What's New

Upside-Down Equation: Shrinking Returns on E-Authorship Here to Stay?

We recently spoke to a potential distributor for a series of paper and e-books we are publishing. He said that if we supply printer-ready PDFs and give his company exclusive global rights to distribute our book, they would “push it out” (sounds like sausage!) to 48 leading e-tailers and e-wholesalers, most of whom will take a 50% discount off the top (the retail price of $50). On top of that, the distributor takes 12.5%.

On further discussion, we discovered that the touted up-front cost of $0 may indeed ascend, if we as publishers insist on “tweaking” the display formats of our books, trying to maintain the look and feel of real typeset pages and our branding. That would cost extra, from pennies to dollars per page per display output, depending on typographic complexity. (This is a problem working “backwards” from PDF instead of starting with XML-tagged files…) Then if we ask the distributor to also market the books (listings in their catalogs, displays at shows,  mailings, etc.), they would charge an additional 21% of our net sales.

OK, so where does this leave us? Without figuring in any conversion fees, here’s a first cut on the math for a global e-book sales and distribution arrangement:

  • List price for paper publication: $50
  • Distributor recommends offering e-book at 1/3 off list price: $33
  • – 50% discount to e-wholesaler leaves $16.50
  • – 12.5% to distributor leaves $14.44
  • – 21% to distributor for sales and marketing leaves $11.41 to publisher; of that, $1.14 goes to our author, who earns 10% on publisher’s net.

That is, assuming that publisher’s net is indeed the $11.41. If not, the author might earn under $1 per e-book copy sold on a book whose paper version lists for $50.

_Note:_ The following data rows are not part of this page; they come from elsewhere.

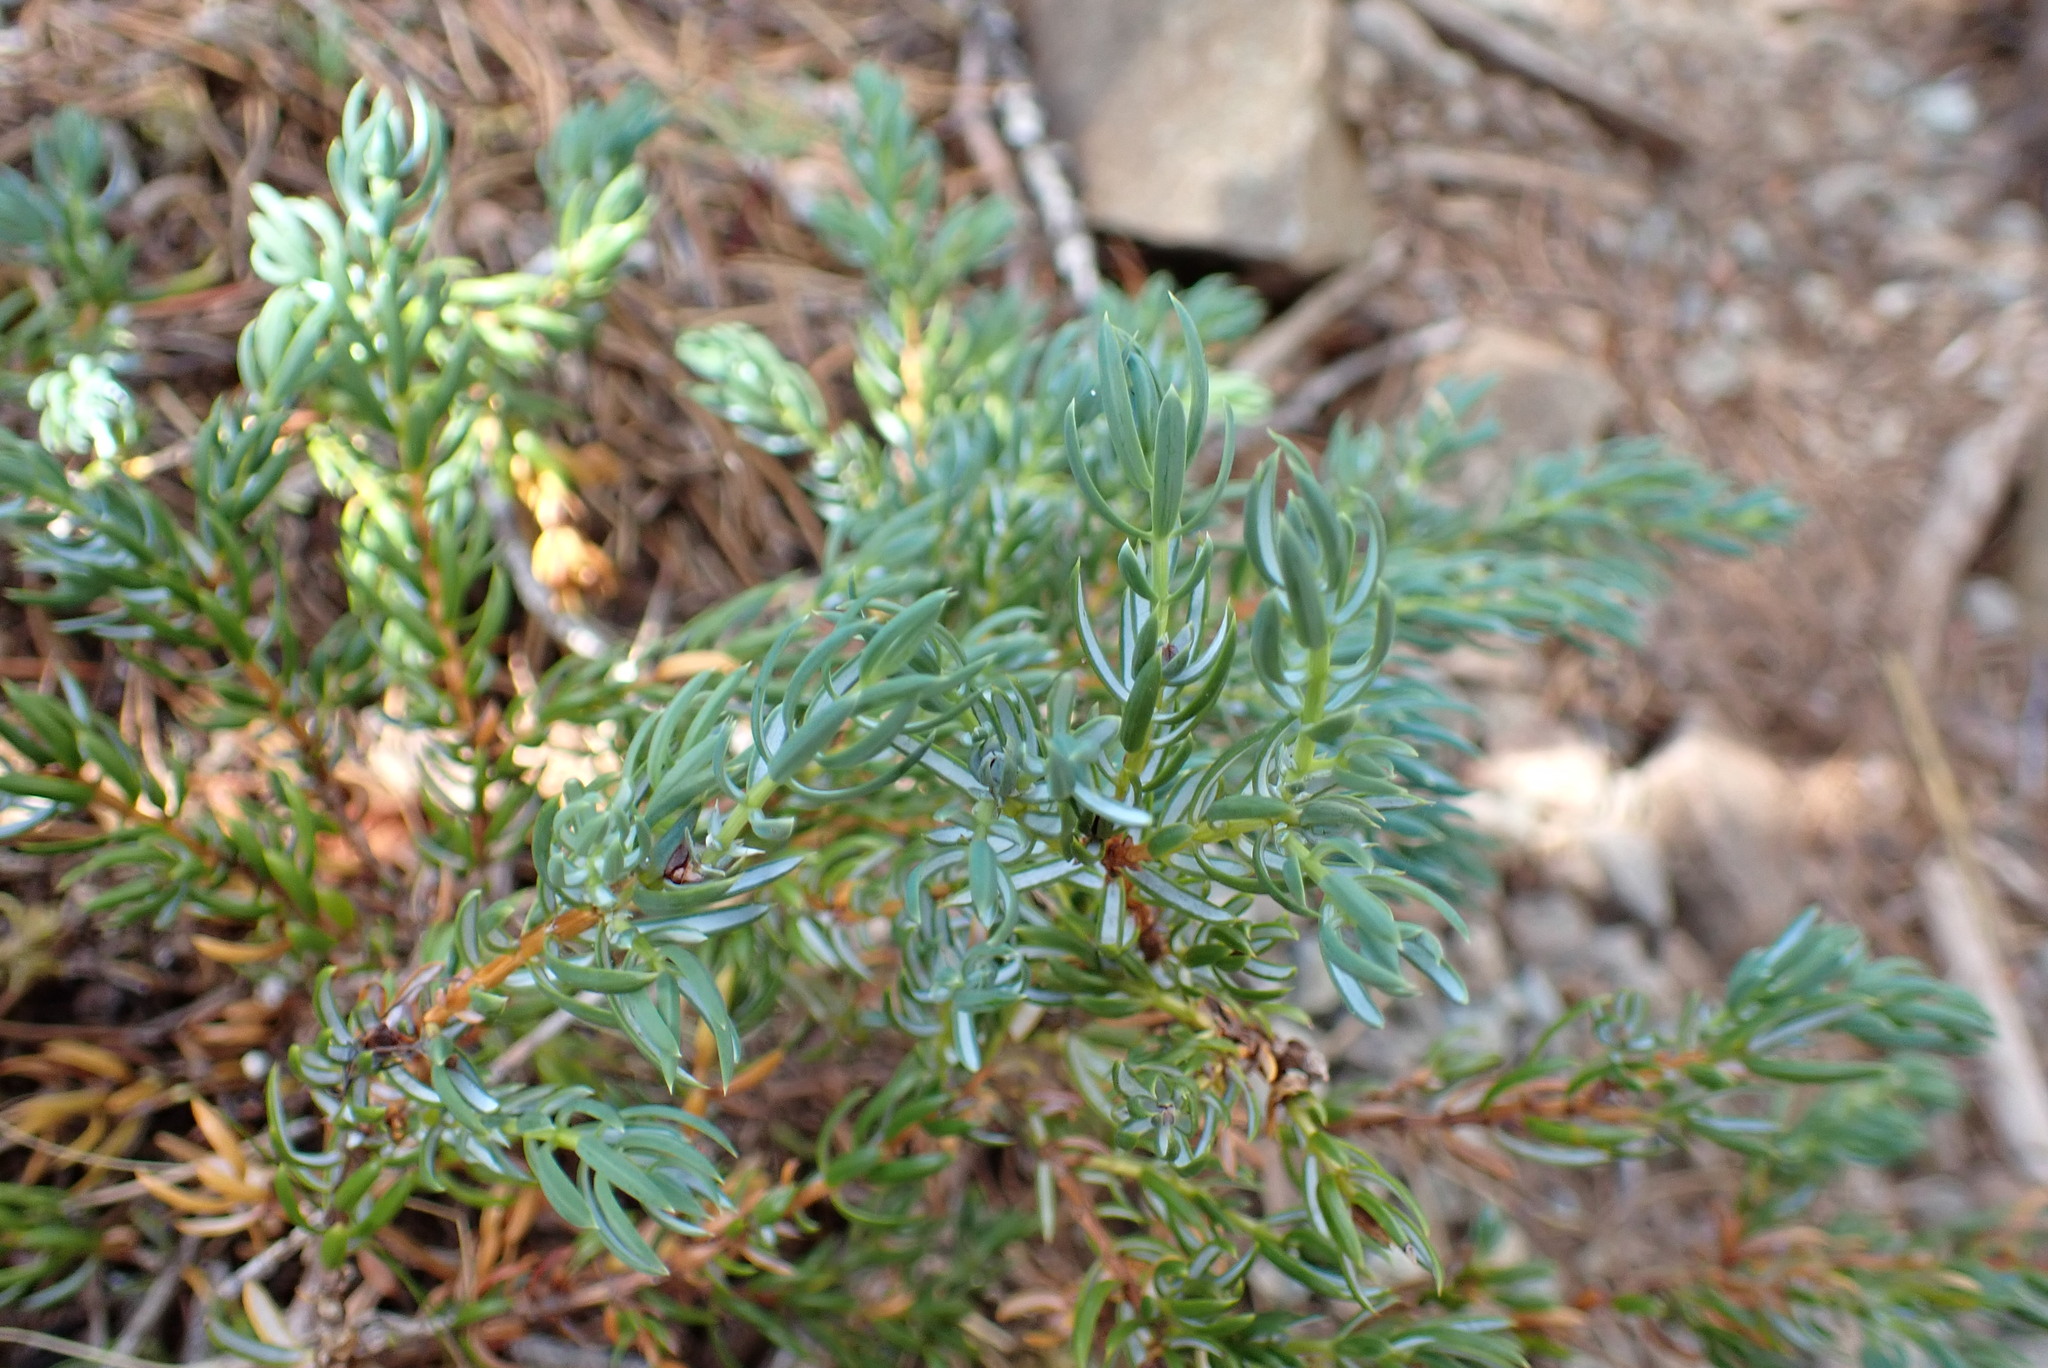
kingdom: Plantae
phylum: Tracheophyta
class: Pinopsida
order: Pinales
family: Cupressaceae
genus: Juniperus
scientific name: Juniperus communis
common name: Common juniper
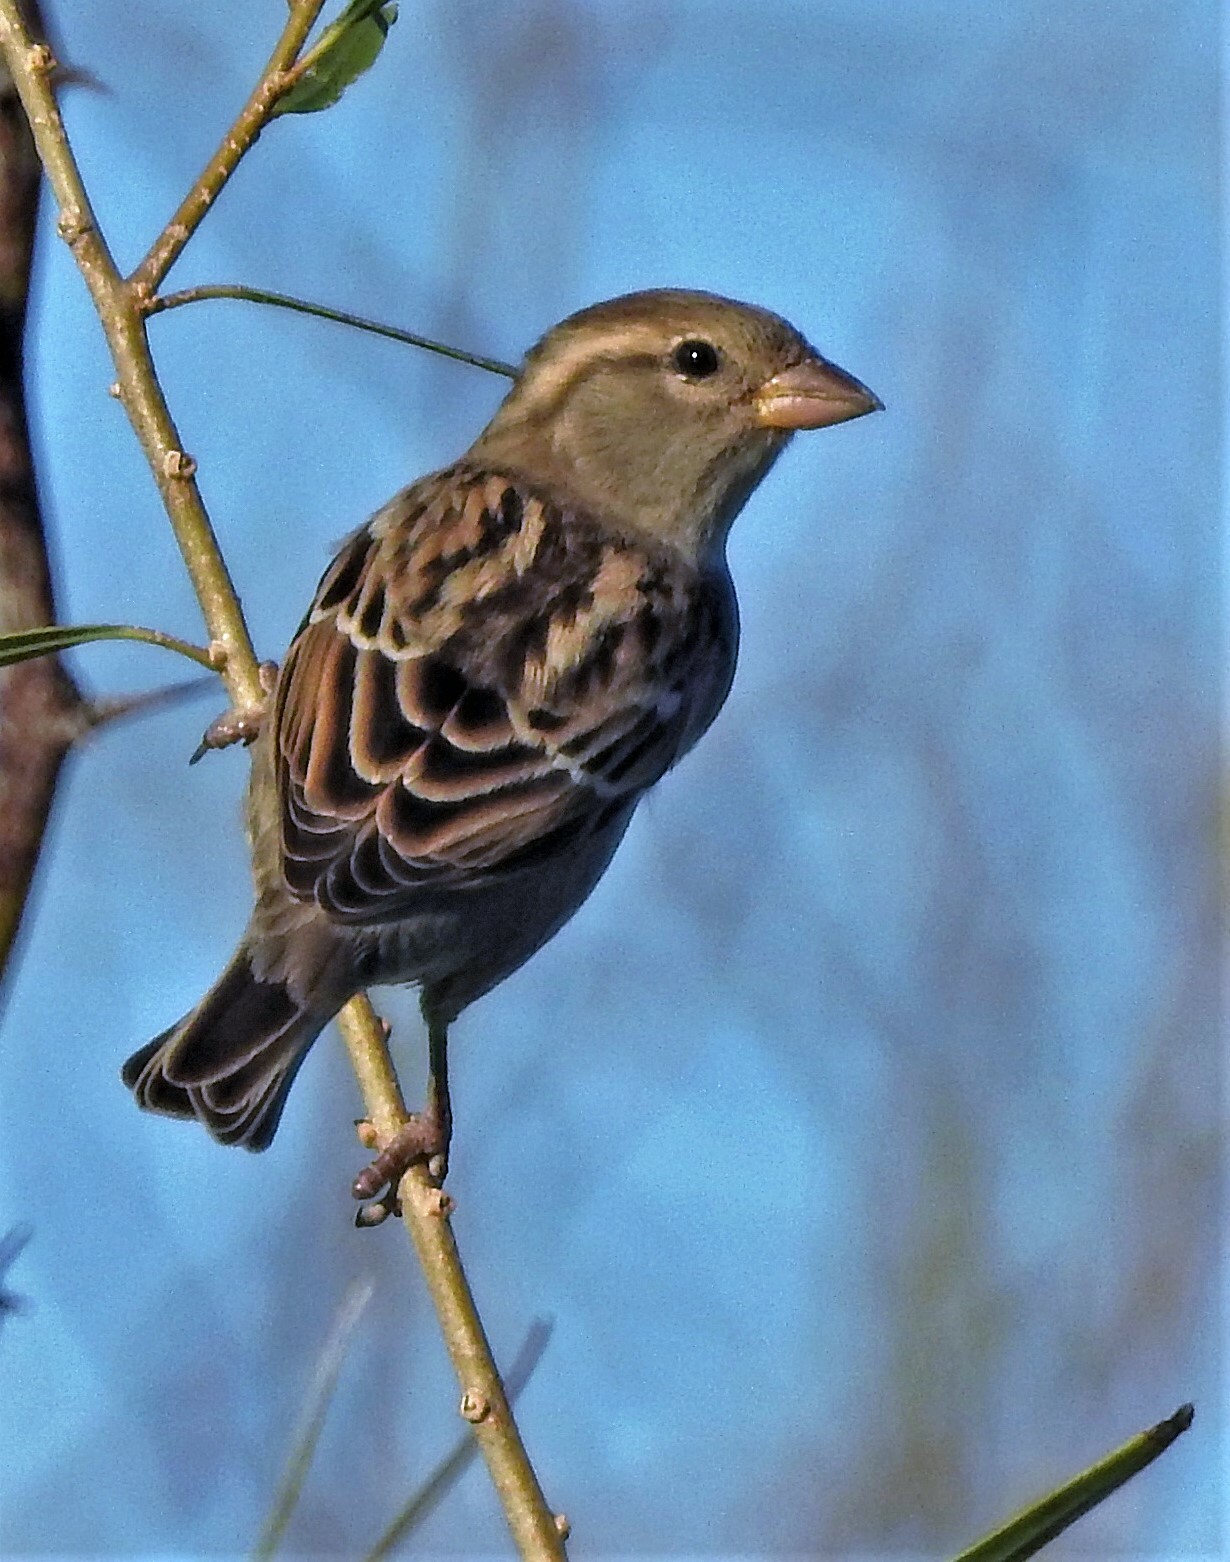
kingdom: Animalia
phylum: Chordata
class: Aves
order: Passeriformes
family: Passeridae
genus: Passer
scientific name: Passer domesticus
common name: House sparrow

Although this is a hypothetical example based on real figures quoted to me yesterday, still, it is interesting what a small piece of pie the creator and publisher end up with in this new global e-quation, with the middlemen and software vendors eating up such a large piece of the pie relative to their value contribution. In the Internet’s distributed environment, where every client machine is also a server, it may not be necessary for us to maintain the supply chain roles of yesterday’s terrestrial publishing business. In response, we see some authors and publishers selling direct to consumers and businesses, setting their own prices, “touching” their customers directly and thus playing a bigger role developing content in the marketplace, rather than simply ceding content to large upstream aggregators, wholesalers, and distributors for what could turn out to be pennies on the dollar for their content. In weighing whether or not to play by today’s rules, it’s important to consider the tradeoffs of gaining access to the global, Amazon-dominated marketplace, at discounts like those outlined above, or proceeding along a more independent path.